Allison Epstein’s first two novels, set in Elizabethan England (“A Tip for the Hangman”) and 19th century imperial Russia (“Let the Dead Bury the Dead”), have established the Michigan native as a skilled writer of historical fiction.
Her most recent novel, “Fagin the Thief,” furthers her reputation as a writer of carefully researched period drama. Set in early 19th century London, the book tells Charles Dickens’s story “Oliver Twist” from the viewpoint of Fagin, the Jewish master thief and mentor of countless young people, training them up in the craft of pickpocketing.
Unlike the Dickens novel, which in its earliest editions was baldly anti-Semitic, Epstein’s narrative portrays its protagonist as Jewish without adding a pejorative context.
The story begins early in Fagin’s life when he is living with his widowed mother who ekes out a living as a seamstress. Fagin never knew his father who, we learn later in the novel, was hanged after being convicted of the crimes which his son would later come to commit with great skill.
Enter Mr. Leftwich, who takes young Fagin under his wing, teaching him the skills of a master thief and pickpocket. Fagin rapidly outpaces his teacher and sets out on his own career, hosting and instructing a stable of young boys, and the occasional girl, to earn their living relieving upper crust Londoners of their belongings.
Now comes Bill Sikes, who in the Dickens novel is the center of evil and depravity.
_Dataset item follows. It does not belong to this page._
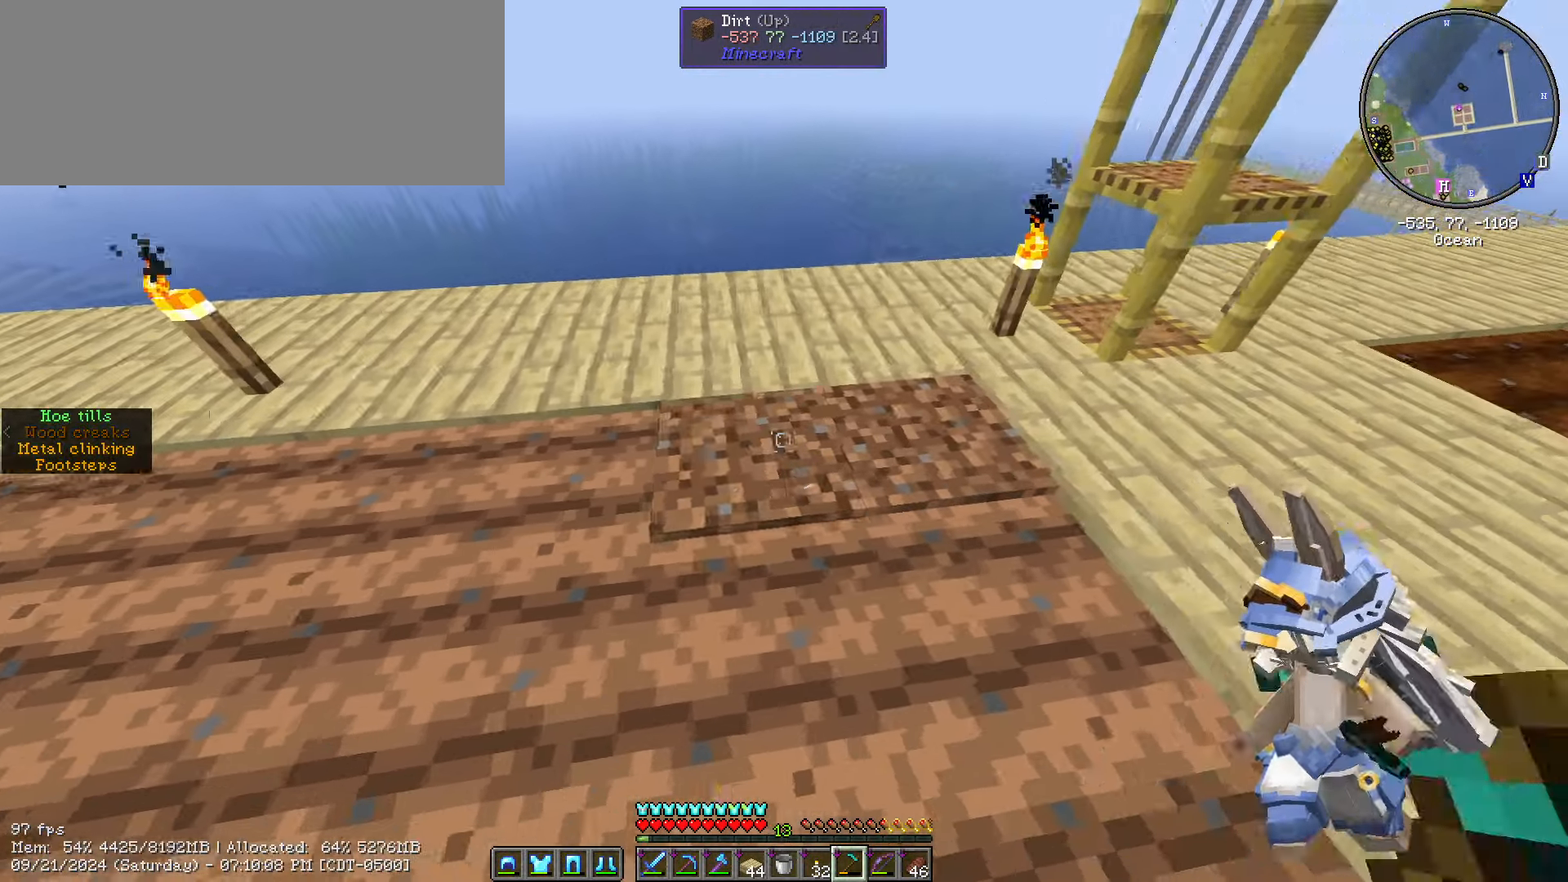
{"keys": ["a"], "mouse": [], "events": [[34, "mouse_right", "up"], [84, "mouse_right", "down"], [134, "mouse_right", "up"], [167, "mouse_right", "down"], [234, "mouse_right", "up"], [234, "s", "down"], [284, "a", "down"], [284, "d", "up"], [367, "s", "up"]]}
In Epstein’s telling Sikes and Fagin have a long-time relationship of mutual respect and antagonism, ending when Sikes goes to the gallows, sentenced to death for a crime originally thought to have been committed by Fagin.
Epstein follows, in general, the tone and story arc of the original work by Dickens, deviating in key plot points which the reader familiar with the earlier story will recognize. Her attention to detail regarding the life and times of London in the early 1800s will keep readers engrossed and appreciative of the research that have gone into making this a diverting piece of literature.